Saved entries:
###

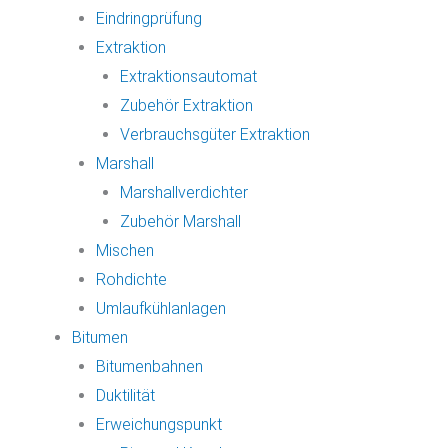
Eindringprüfung
Extraktion
Extraktionsautomat
Zubehör Extraktion
Verbrauchsgüter Extraktion
Marshall
Marshallverdichter
Zubehör Marshall
Mischen
Rohdichte
Umlaufkühlanlagen
Bitumen
Bitumenbahnen
Duktilität
Erweichungspunkt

###

Output the text read from all the material above as a JSON list of strings, one string per line, skipping any blank lines. Leave the pictures out.

[
  "Eindringprüfung",
  "Extraktion",
  "Extraktionsautomat",
  "Zubehör Extraktion",
  "Verbrauchsgüter Extraktion",
  "Marshall",
  "Marshallverdichter",
  "Zubehör Marshall",
  "Mischen",
  "Rohdichte",
  "Umlaufkühlanlagen",
  "Bitumen",
  "Bitumenbahnen",
  "Duktilität",
  "Erweichungspunkt"
]